12  Package data

Some of the data we have to work with might be very large. If the final datasets we want to produce are too large, we can’t directly include them in the package because there are size limits and recommendations. In that case, we will have to export them as functions. In this way, the package itself won’t contain the output dataset, but the user will have to generate it through running a function, so it will be stored in their own computer. An example of this is our function get_wide_cbs(). Unless we generate the dataset ourselves in the function, we will also probably be using a very large input dataset which we just process somehow. For reading large datasets, see the relevant Reading large files section.

From now on, in this section we assume that you have some small datasets (maybe up to a couple of megabytes) as inputs. We will go through both public and private ones. The public ones are those that you want to export to users of your package, and the private ones are only intended for being used in your own code.

Let’s start with the exported datasets. The whole aim of this is to allow users (or even our own code) to access them easily by writing my_pkg::my_dataset. In order to achieve this, you must follow these steps:

  1. Create a file in data-raw/my_dataset.R. Scripts inside the data-raw folder aren’t included as part of the package. They will just be helpers for us to generate the actual data. Inside this file we do some processing and, assuming we have a variable called my_dataset, we end the script by calling usethis::use_data(my_dataset). This will automatically create an .rda file in data/my_dataset.rda. We have to manually run this script. After that, we can now refer to the dataset as my_pkg::my_dataset.

    You can directly create your data in the script data-raw/my_dataset.R, or you can make it rather short by just importing some data from another raw file. In this case, I recommend having the raw file as a CSV in the inst/extdata folder, say, inst/extdata/my_raw_dataset.csv. This is for accessibility, so that everyone can see where this data comes from regardless of whether they know how to read an .rda file or not. A data-raw/my_dataset.R script could then look like:

my_dataset <- here::here("inst", "extdata", "my_raw_dataset.csv") |>
  readr::read_csv()

usethis::use_data(my_raw_dataset, overwrite = TRUE)

Every time you introduce some change in the raw CSV file, you would have to run this script again.
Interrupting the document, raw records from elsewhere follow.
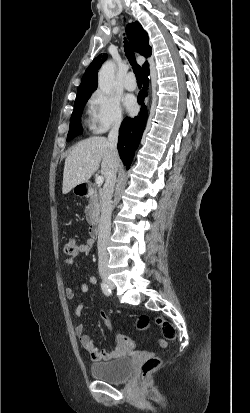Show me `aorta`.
<instances>
[{
  "mask_svg": "<svg viewBox=\"0 0 250 413\" xmlns=\"http://www.w3.org/2000/svg\"><path fill=\"white\" fill-rule=\"evenodd\" d=\"M115 64L112 61H106L98 73V87L108 94L114 85Z\"/></svg>",
  "mask_w": 250,
  "mask_h": 413,
  "instance_id": "762f6f07",
  "label": "aorta"
}]
</instances>
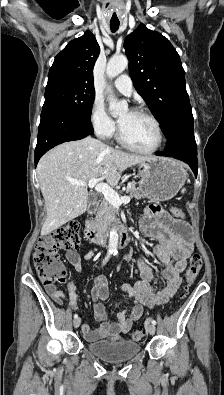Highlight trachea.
Instances as JSON below:
<instances>
[{"instance_id":"obj_1","label":"trachea","mask_w":224,"mask_h":395,"mask_svg":"<svg viewBox=\"0 0 224 395\" xmlns=\"http://www.w3.org/2000/svg\"><path fill=\"white\" fill-rule=\"evenodd\" d=\"M120 22L116 21V22H110V29L112 32H116L119 28Z\"/></svg>"}]
</instances>
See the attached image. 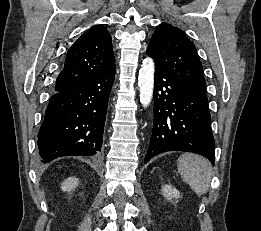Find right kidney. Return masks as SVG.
<instances>
[{
  "label": "right kidney",
  "instance_id": "obj_1",
  "mask_svg": "<svg viewBox=\"0 0 261 231\" xmlns=\"http://www.w3.org/2000/svg\"><path fill=\"white\" fill-rule=\"evenodd\" d=\"M79 180L75 177L67 178L61 185V189L66 192H70L76 188L78 185Z\"/></svg>",
  "mask_w": 261,
  "mask_h": 231
}]
</instances>
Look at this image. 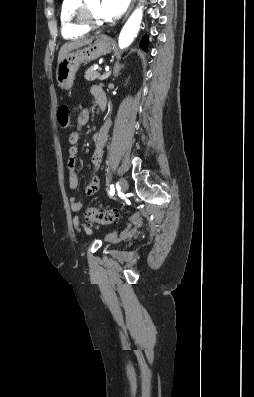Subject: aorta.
I'll return each mask as SVG.
<instances>
[{
  "instance_id": "obj_1",
  "label": "aorta",
  "mask_w": 254,
  "mask_h": 397,
  "mask_svg": "<svg viewBox=\"0 0 254 397\" xmlns=\"http://www.w3.org/2000/svg\"><path fill=\"white\" fill-rule=\"evenodd\" d=\"M142 8H137L125 23L119 36V47L121 49L128 47L136 37L142 21Z\"/></svg>"
}]
</instances>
The overwrite = TRUE is exactly for this purpose, so that the my_dataset.rda file is overwritten with the updated data.

  1. Document your dataset. In the previous section we learned how to document functions. Datasets aren’t functions, but they’re documented very similarly. We start by creating a file R/my_dataset.R. Note that the name matches that of data-raw/my_dataset.R. It doesn’t need to match that of the variable used with usethis::use_data(), but they should match each other. You can define more than one dataset in the same file if you think they’re related, so then you can also use a more general name for the file. This is how you would document your dataset, also using roxygen2 comments:
#' Title of my dataset
#'
#' My description of my dataset
#'
#' @format
#' What my dataset is. I would ideally make it a tibble and explain all
#' columns. My dataset contains the following columns:
#' - `column_1`: My explanation of column 1.
#' - `column_2`: My explanation of column 2.
#' - `column_3`: My explanation of column 3.
#'
#' @source Where my data comes from. Maybe an external link if you have one.
"my_dataset"

As you can see, we use roxygen2 style comments right before a line containing a character vector with the name of our dataset, in this case "my_dataset". Now your dataset will be correctly documented after doing devtools::document() and pkgdown::build_site()/pkgdown::build_reference().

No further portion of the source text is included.